Y usted preguntará: «¿Era hombre el yerno de cumplir esta amenaza?» Pues aquí está lo bueno, y por qué dije que el tío Lorenzo emigró huyendo del fantasma de un daño, y no más que del fantasma. Nadie de los que conocen al escribiente le suponían con agallas para cometer un crimen; porque una cosa es chillar y echar una bravata, y otra hacer... Y, ¡quia! Si tampoco lo creía el tío Lorenzo. Es decir, no lo creía con la razón; pero como la razón es la que menos fuerza nos hace, y como la imaginación estaba impresionada, y como el tunante se dejaba ver en los alrededores y le rondaba la casa y se le presentaba de repente saliendo de tras un árbol, el tío Lorenzo empezó a guillarse..., ¡porque no somos nada, nada!, y le entró una especie de fiebre cotidiana y recuerdo que me llamó a consulta... ¡Una consulta bien original..., una consulta del alma!
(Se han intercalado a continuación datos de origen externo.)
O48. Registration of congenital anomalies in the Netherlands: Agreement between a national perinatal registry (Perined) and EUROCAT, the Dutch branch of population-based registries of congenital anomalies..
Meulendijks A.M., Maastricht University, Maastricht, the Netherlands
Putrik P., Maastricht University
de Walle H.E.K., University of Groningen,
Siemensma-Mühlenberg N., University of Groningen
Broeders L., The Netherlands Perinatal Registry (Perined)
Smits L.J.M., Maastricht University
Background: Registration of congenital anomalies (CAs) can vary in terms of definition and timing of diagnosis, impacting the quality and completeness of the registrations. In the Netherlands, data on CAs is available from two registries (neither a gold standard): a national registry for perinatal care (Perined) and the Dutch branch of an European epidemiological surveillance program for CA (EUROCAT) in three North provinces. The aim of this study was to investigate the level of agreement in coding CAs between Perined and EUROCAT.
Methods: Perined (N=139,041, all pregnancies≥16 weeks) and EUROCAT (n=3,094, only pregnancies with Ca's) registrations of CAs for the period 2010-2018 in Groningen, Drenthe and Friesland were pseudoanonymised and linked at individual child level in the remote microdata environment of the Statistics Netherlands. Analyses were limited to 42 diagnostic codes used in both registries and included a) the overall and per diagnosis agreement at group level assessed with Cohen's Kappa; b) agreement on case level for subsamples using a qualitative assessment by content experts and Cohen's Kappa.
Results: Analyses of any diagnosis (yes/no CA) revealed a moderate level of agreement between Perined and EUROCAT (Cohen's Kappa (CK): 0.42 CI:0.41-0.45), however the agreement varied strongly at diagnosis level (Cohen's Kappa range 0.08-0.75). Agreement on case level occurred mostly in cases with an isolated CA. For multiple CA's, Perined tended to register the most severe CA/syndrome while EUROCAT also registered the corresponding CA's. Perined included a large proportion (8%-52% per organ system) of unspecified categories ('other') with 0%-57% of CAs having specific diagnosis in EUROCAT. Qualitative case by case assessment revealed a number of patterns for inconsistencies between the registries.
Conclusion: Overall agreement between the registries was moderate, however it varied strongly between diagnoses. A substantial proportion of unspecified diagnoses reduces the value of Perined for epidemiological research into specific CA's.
«Oiga, don Fidel: yo estoy malo de una idea que se me ha agarrado... Y no piense: me hago cargo, señor, de que esta idea del demonio es una «tontidad»... Déme algo, don Fidel, porque puede ser que con una recetita se me quite; que yo he oído que estas cosas de la cabeza también se pueden quitar con remedios. Ello enfermedad parece, porque cuando me siento algo mejor conozco que estuve aloquecido, y que ni tengo pizca de miedo a ese trasto, ni él es hombre para ponerse conmigo cara a cara. Y si veo esto tan claro como la luz que nos alumbra, ¿en qué consiste que sueñe con «él» todas las noches, y de día, cuando salgo al trabajo, voy mirando siempre para atrás, y hasta juraría que siento que me meten una cosa fría por los lomos...? ¿Ve? Aquí, aquí; que me duele, que ni respirar me deja...» Yo, naturalmente, le desengañé. ¡Esto no se cura en la botica! Si fuese reúma, se lo quitaría con salicilato; si fuese dolor de costado, vejigatorios y sangría... Pero ¿cosa de allá del pensamiento? ¡Sólo Dios! Y el tío Lorenzo, que en medio de todo era terne, me dijo así, unos días antes de la marcha: «Don Fidel, soy más hombre que ese malvado, y se me pone entre las cejas que lo que me cumple hacer es, antes que estar siempre con susto de que me mate, irme yo a él derecho y partirle la cabeza con el azadón... y dejarle en el sitio. Y ya no sueño con la muerte que él me dé, sino con dársela yo. Y tengo unas ganas atroces de verle tendido..., y como no quiero perderme..., ni condenarme..., ahí está, me voy a América..., vendo todo... ¡Al fin de mis años, a rodar por el mundo...» Y lloraba el viejo como un chiquillo al decirme esto..., que, vamos, me conmovió también a mí.
-Según eso, hizo bien en marcharse.
-¡Ay señora! -suspiró don Fidel-. Sí haría bien... Pero ¿qué sabemos? El hombre no puede huir de su suerte... Ayer, en el vapor alemán, he visto embarcarse al yerno, al de la amenaza, que estaba pereciendo de necesidad aquí..., y también se larga a Buenos Aires.